Scientific classification
- Kingdom: Animalia
- Phylum: Chordata
- Class: Reptilia
- Order: Testudines
- Suborder: Pleurodira
- Family: Podocnemididae
- Genus: Podocnemis
- Species: P. sextuberculata
- Binomial name: Podocnemis sextuberculata Cornalia, 1849
- Synonyms: Podocnemis expansa Gray, 1856; Podocnemis pitiu Silva Coutinho, 1868; Bartlettia pitipii Gray, 1870; Emys amazonica Baur, 1893;

= Six-tubercled Amazon River turtle =

- Genus: Podocnemis
- Species: sextuberculata
- Authority: Cornalia, 1849
- Conservation status: VU
- Synonyms: Podocnemis expansa Gray, 1856, Podocnemis pitiu Silva Coutinho, 1868, Bartlettia pitipii Gray, 1870, Emys amazonica Baur, 1893

Species of turtle

The six-tubercled Amazon River turtle (Podocnemis sextuberculata), or the six-tubercled river turtle, is a species of turtle in the family Podocnemididae. The turtle is found in the Amazon basin in Brazil, Colombia, Peru and possibly also in Ecuador.

==Taxonomy and names==
Podocnemis sextuberculata was first described by Emilio Cornalia in an 1849 manuscript. The specific name is derived from Latin for six tubercles, mirroring the English common name for the turtle. In Brazil, the turtle is known commonly as Iaçá (Note: Alternatively spelled as Aiaça, Aiaçá, Aiucá, Ayacá, or Ayassá)—also in Colombia but spelled as Ayasá—Pitiú, Jurara-pitiu (Note: Alternatively spelled as Juara-pitiú.)
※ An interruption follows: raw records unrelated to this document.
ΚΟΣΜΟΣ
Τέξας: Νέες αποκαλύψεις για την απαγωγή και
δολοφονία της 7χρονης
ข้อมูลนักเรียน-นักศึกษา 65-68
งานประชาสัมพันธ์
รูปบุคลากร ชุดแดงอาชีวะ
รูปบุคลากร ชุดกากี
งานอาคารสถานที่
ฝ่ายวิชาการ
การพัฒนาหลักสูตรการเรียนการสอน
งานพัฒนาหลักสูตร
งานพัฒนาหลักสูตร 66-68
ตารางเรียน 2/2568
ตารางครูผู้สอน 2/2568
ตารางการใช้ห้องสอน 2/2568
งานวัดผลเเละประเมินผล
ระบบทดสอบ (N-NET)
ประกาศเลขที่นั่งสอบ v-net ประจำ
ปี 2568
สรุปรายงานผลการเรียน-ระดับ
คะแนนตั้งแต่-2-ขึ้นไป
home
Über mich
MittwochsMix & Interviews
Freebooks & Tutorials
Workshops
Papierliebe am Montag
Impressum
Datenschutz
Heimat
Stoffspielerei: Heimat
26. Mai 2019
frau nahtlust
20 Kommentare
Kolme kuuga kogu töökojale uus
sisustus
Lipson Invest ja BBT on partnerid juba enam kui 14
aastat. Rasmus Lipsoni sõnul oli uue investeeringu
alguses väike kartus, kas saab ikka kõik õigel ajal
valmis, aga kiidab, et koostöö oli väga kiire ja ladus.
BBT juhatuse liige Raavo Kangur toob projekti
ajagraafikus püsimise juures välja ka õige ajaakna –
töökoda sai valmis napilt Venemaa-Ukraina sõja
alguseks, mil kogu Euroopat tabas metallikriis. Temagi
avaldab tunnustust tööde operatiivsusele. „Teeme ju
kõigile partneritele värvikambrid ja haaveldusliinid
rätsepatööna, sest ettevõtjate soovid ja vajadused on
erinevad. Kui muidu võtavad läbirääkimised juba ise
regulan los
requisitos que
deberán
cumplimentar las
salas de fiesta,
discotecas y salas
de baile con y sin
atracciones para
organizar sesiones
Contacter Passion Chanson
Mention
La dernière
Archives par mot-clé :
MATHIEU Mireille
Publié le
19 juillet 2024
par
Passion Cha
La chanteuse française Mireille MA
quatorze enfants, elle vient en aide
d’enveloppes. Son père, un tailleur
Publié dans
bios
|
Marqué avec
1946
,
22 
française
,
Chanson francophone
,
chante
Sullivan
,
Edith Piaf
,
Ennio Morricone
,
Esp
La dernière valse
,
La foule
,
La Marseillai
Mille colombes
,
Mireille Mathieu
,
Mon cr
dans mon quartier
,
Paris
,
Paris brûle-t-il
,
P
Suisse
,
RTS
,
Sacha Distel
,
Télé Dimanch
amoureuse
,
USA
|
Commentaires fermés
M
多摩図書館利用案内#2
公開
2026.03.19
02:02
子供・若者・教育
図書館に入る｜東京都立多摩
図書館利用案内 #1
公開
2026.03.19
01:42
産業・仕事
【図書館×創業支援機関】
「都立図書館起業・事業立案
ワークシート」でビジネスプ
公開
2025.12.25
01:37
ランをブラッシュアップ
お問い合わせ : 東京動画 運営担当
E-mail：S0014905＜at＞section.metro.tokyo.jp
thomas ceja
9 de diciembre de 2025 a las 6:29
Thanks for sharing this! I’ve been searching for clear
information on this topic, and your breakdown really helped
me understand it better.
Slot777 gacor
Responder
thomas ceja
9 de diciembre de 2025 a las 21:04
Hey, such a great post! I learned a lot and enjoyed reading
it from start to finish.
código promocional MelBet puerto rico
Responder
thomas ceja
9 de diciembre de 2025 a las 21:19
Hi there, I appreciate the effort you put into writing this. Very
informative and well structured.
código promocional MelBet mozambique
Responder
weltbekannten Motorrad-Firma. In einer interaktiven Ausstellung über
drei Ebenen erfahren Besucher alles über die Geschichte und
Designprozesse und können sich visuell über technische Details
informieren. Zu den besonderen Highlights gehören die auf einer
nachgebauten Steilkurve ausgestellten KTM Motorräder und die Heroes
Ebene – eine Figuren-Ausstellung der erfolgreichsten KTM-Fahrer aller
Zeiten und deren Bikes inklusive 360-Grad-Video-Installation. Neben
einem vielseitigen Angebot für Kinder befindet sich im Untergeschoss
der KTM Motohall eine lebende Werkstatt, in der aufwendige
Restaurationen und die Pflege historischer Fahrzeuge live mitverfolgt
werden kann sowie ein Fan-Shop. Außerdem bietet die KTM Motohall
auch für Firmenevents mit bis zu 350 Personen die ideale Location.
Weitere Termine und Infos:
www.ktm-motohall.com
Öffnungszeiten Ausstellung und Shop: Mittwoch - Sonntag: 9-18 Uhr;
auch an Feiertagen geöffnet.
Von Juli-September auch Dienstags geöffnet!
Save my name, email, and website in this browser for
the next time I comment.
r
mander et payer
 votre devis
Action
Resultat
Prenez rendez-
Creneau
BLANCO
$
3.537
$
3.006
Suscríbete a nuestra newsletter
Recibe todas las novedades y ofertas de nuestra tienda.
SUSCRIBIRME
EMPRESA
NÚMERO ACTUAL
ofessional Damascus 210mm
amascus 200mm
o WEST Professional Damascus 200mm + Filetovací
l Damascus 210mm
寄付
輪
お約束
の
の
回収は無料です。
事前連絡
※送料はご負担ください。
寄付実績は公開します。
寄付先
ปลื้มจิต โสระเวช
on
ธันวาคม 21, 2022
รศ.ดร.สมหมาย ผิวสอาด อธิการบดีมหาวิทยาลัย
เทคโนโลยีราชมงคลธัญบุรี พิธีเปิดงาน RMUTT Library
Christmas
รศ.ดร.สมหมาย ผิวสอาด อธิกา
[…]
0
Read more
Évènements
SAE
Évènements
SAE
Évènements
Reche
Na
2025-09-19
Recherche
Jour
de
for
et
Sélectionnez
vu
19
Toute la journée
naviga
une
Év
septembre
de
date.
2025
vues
or Cambêua (Note: Alternatively spelled as Cambeua and Cambeva.) In Colombia and Peru the species is known commonly as Cupiso or Teparo. In English the turtle has also been referred to as the six-tubercled greaved turtle.

==Distribution==
The turtle is endemic to the Amazon basin, being found in Brazil, Colombia, Peru and possibly also in Ecuador. One population, found in the Branco River part of the basin, is separated from the nearest other population by about 1800 km.

==Description==
The turtle's shell has smooth scales, and a grey to olive brown domed carapace that can reach a length of 34 cm—relatively small for a member of Podocnemis. The carapace is of an elliptical shape, with a broader back half. The plastron is large, although not large enough to fully cover the carapacial opening, and is coloured yellow and grey to brown. Juveniles start out with the posterior of their carapaces having serrated rims and with their plastrons having six pairs of prominent tubercles. As the turtles mature the serrated part of their rims begin to smoothens out, and their tubercles begin to disappear, although it is not uncommon for remnants of these features to be visible in adults. The turtle's head is broad, with a protruding snout. The head is olive to reddish brown on the top, while the bottom has a cream colouration, and the neck's colouration is similarly darker on top and lighter on the bottom. Juveniles have patterns of light yellow or light green markings on the top of their heads that fade as they mature, except for in females of the isolated population in the Branco River basin, who keep the markings into adulthood. The turtle's limbs have a grey to olive colouration.